The videos highlight efforts currently underway in Ghana, a country with a high incidence of SCD, to help dispel myths and eliminate the stigma of the disease. The videos show families the steps they can take to ensure that children born with SCD are diagnosed promptly so they can get proper medical care. In Ghana, newborn screening and educational efforts have significantly decreased mortality rates.
“Unfortunately, despite the work we’ve done in Ghana and across Africa, much remains to be done to reduce infant mortality—90 percent of children with SCD in resource-poor countries will not survive to adulthood,” said Dr. Kwaku Ohene-Frempong, of the Sickle Cell Foundation of Ghana.
“In Ghana, we’ve seen that simple public health measures, especially newborn screening, help children lead more normal lives. In the first 10 years of newborn screening, we made dramatic improvements in reducing sickle cell-related childhood mortality.”
The American Society of Hematology is the world’s largest professional society of hematologists dedicated to furthering the understanding, diagnosis, treatment, and prevention of disorders affecting the blood.
The Society has made conquering SCD around the world top priority and is leading efforts to translate research into cutting-edge therapies and cures, increase access to care, educate health care providers, and encourage policymakers to make strides in universal screening and care efforts.

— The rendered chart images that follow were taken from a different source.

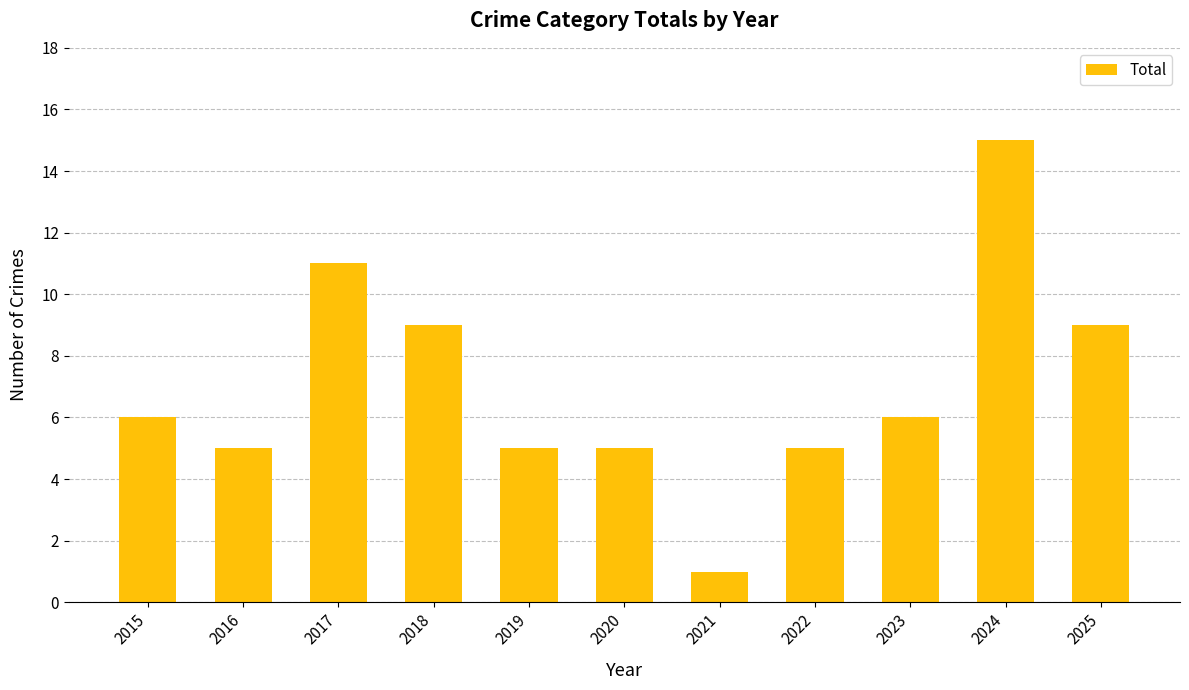

What is the maximum value shown in the chart?

15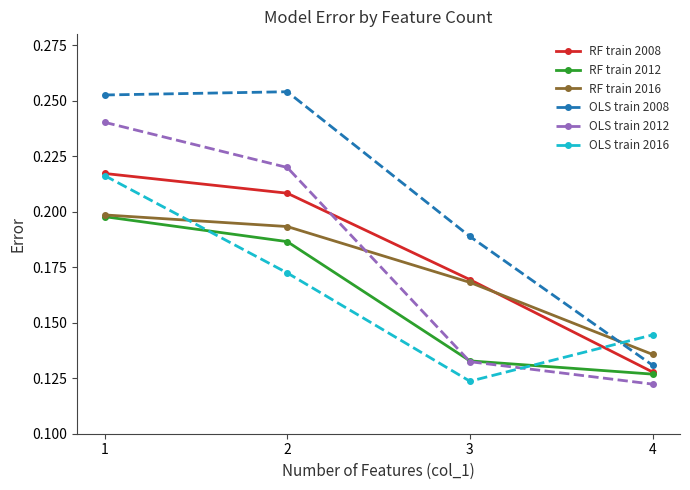

Rank the categories by RF train 2016 value from lowest to highest.

4, 3, 2, 1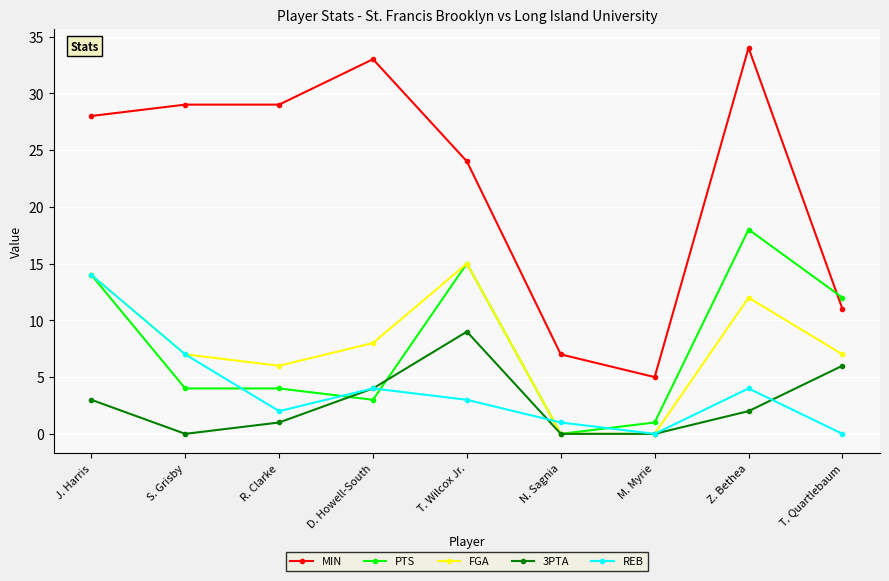

What is the sum of all MIN values?

200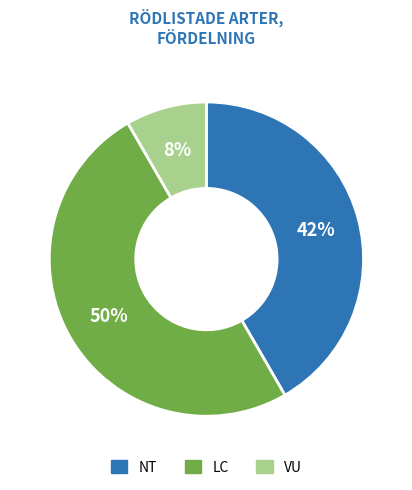

To the nearest percent, what is the average slice percentage?

33%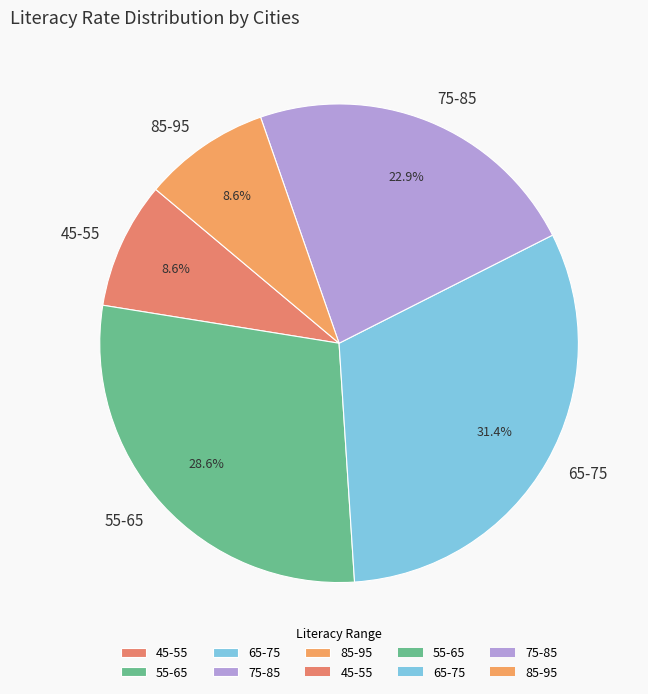

Is there any slice that represents more than half of the pie?

No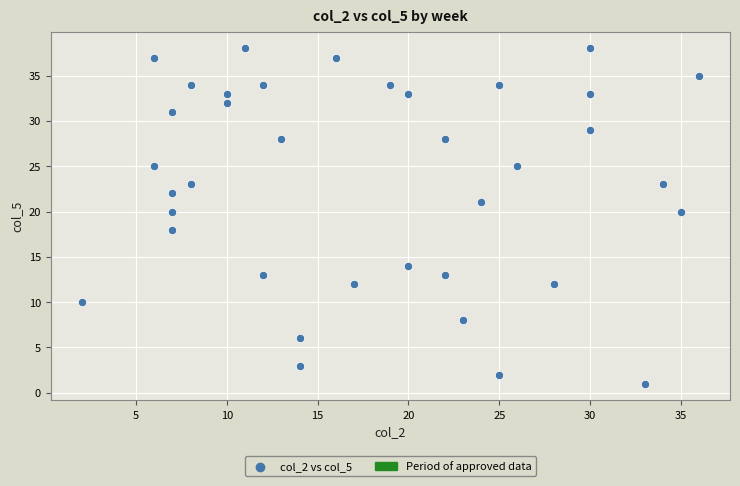

What is the range of Y values (max minus min)?

37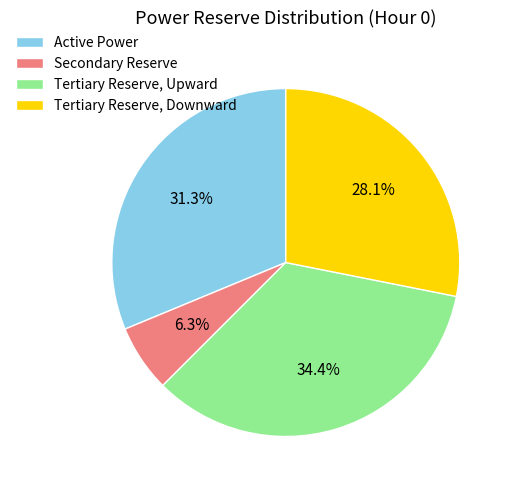

The Active Power slice represents 45% of the pie. True or false?

False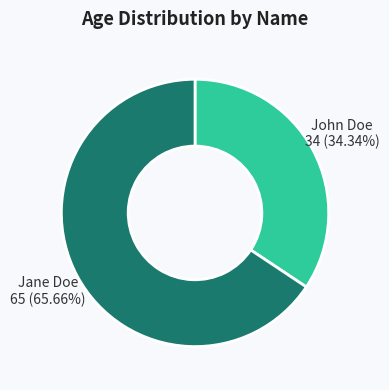

Between Jane Doe and John Doe, which is larger?

Jane Doe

In 2016, the Society founded the Sickle Cell Disease Coalition to amplify the voice of the SCD stakeholder community, promote awareness, and improve outcomes for individuals with SCD globally.
The Coalition is focused on promoting research, clinical care, education, training, and advocacy while providing a platform to encourage stakeholders to work together to develop and implement important projects and activities that will ultimately help the SCD community and improve outcomes for individuals with the disease.